:: Given records ::
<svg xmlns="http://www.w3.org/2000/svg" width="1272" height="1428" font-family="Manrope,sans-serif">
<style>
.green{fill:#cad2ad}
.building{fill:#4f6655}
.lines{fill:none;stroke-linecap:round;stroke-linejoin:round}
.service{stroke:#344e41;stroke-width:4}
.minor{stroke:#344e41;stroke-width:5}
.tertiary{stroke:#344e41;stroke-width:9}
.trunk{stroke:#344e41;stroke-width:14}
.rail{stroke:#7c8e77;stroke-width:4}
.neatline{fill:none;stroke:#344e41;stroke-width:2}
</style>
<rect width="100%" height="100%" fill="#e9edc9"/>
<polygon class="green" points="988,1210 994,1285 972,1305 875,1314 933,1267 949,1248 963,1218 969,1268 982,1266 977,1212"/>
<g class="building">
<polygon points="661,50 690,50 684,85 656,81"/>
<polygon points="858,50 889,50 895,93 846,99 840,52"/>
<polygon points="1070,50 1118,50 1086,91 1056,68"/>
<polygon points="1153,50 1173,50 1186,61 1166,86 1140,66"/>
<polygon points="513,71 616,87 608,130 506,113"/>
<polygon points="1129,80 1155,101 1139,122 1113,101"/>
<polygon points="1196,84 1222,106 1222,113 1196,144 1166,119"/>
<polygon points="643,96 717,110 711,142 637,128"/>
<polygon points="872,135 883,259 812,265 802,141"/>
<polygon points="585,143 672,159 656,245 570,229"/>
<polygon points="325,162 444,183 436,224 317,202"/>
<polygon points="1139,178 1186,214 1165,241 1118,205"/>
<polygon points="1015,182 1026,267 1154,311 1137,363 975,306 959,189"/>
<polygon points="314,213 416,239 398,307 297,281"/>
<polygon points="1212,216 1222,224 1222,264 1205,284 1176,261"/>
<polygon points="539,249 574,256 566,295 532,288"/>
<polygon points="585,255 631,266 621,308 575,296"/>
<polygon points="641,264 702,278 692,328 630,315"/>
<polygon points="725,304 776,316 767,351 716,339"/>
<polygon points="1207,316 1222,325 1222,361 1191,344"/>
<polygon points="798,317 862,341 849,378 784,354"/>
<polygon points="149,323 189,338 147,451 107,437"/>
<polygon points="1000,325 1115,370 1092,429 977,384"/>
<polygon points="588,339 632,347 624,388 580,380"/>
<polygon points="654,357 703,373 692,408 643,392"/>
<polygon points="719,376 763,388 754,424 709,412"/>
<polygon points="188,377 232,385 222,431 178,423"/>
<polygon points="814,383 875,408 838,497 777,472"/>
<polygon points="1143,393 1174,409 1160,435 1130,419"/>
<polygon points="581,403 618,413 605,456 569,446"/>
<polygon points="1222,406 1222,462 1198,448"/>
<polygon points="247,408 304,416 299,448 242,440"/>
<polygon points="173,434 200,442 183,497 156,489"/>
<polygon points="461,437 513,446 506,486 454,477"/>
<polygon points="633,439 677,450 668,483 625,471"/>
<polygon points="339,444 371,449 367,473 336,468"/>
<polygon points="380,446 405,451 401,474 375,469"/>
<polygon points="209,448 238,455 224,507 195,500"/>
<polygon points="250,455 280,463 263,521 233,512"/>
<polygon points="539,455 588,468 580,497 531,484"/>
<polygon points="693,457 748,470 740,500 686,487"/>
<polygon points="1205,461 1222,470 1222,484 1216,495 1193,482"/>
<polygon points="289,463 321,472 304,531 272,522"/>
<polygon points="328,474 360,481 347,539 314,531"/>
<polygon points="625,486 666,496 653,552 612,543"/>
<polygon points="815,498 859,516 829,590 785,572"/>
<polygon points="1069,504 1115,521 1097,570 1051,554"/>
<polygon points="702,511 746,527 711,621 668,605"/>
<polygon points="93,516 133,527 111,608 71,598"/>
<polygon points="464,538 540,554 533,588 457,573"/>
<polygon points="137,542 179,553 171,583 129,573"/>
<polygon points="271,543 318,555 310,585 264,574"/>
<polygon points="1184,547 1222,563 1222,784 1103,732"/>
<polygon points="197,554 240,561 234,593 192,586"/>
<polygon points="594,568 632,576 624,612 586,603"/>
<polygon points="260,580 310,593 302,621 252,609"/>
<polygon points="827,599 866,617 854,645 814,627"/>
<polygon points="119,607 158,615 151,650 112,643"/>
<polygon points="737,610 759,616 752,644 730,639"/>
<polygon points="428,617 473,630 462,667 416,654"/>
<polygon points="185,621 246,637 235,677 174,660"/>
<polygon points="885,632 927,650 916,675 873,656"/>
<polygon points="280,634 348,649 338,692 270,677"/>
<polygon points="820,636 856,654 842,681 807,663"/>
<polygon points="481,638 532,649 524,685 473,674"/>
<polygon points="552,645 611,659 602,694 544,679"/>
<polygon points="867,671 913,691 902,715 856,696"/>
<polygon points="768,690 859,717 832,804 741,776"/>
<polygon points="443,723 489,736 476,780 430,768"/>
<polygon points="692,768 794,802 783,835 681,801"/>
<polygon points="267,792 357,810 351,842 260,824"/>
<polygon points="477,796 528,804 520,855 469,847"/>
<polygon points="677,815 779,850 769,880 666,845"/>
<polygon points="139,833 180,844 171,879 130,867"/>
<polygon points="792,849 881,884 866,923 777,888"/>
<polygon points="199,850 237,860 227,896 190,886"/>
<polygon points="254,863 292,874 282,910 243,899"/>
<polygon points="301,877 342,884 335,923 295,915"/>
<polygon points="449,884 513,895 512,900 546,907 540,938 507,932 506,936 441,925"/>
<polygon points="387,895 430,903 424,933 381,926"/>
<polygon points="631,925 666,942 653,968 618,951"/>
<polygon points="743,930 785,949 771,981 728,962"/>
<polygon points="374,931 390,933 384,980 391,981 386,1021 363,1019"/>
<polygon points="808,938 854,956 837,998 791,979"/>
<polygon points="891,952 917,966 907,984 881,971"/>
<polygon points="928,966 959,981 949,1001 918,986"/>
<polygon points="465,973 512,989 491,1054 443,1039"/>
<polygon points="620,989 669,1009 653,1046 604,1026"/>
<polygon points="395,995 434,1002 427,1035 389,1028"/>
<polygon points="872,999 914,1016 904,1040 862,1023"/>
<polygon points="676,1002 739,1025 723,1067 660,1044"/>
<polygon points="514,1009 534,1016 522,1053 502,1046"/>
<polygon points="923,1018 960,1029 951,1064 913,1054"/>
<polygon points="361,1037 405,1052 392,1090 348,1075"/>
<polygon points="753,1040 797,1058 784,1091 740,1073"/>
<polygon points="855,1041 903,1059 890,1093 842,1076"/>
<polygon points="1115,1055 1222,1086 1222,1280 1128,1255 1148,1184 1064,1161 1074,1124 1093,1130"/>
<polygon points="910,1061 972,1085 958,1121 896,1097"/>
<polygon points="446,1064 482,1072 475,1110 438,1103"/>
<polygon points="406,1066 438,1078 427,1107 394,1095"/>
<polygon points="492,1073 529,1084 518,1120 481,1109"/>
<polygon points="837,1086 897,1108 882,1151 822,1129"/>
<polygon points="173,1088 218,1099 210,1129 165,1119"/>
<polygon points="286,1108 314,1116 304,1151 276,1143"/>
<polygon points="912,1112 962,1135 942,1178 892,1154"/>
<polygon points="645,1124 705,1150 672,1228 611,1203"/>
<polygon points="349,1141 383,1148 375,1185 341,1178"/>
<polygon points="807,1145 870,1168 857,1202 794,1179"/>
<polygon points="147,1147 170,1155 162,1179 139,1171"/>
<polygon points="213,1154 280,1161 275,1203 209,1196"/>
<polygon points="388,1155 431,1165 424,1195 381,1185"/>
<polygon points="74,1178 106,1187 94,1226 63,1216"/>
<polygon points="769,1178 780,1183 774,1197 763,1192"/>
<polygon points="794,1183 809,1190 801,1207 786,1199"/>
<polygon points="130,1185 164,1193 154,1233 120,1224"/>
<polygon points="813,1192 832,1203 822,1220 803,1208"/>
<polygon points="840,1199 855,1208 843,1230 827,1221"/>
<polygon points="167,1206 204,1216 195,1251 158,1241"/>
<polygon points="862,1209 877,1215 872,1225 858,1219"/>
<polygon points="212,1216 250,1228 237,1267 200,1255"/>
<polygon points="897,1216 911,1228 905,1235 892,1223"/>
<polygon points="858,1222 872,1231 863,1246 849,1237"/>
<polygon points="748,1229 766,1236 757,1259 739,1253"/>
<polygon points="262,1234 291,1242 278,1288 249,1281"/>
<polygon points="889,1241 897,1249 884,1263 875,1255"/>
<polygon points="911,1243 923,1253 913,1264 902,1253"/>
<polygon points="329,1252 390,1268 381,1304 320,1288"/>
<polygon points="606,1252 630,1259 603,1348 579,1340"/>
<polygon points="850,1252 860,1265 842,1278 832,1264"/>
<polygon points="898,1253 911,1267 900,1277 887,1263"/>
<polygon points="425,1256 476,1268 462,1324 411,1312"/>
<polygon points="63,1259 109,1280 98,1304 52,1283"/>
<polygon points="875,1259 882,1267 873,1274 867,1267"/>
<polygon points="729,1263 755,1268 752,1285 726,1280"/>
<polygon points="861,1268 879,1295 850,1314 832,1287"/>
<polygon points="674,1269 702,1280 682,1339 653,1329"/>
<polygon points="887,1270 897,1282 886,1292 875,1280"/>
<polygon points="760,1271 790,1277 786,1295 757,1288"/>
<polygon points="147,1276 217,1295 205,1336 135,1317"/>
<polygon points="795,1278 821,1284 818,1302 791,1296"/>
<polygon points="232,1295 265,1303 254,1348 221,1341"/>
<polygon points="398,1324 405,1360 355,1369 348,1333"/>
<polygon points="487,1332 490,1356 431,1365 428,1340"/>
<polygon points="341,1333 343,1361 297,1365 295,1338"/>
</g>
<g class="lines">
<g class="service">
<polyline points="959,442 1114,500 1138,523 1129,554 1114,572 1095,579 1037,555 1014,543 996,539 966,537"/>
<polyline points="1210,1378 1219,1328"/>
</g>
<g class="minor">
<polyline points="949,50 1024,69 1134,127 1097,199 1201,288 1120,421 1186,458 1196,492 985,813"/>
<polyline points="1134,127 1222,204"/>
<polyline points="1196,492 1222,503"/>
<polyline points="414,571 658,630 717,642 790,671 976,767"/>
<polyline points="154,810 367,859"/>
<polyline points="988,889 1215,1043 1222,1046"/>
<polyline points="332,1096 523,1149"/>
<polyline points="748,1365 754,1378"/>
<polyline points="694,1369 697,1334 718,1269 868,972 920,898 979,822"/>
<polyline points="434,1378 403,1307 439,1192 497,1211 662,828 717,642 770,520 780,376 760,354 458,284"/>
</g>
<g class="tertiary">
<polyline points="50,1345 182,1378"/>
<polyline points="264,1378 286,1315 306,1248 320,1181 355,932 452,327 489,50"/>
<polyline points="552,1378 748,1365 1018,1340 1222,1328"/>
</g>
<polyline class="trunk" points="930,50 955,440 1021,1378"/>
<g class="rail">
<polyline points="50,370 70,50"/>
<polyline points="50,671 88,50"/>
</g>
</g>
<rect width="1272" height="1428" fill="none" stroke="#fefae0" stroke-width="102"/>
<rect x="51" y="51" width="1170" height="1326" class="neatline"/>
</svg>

:: Problem to solve ::
Pull every line holding "lines" out of the records.

:: Response to this task ::
.lines{fill:none;stroke-linecap:round;stroke-linejoin:round}
<g class="lines">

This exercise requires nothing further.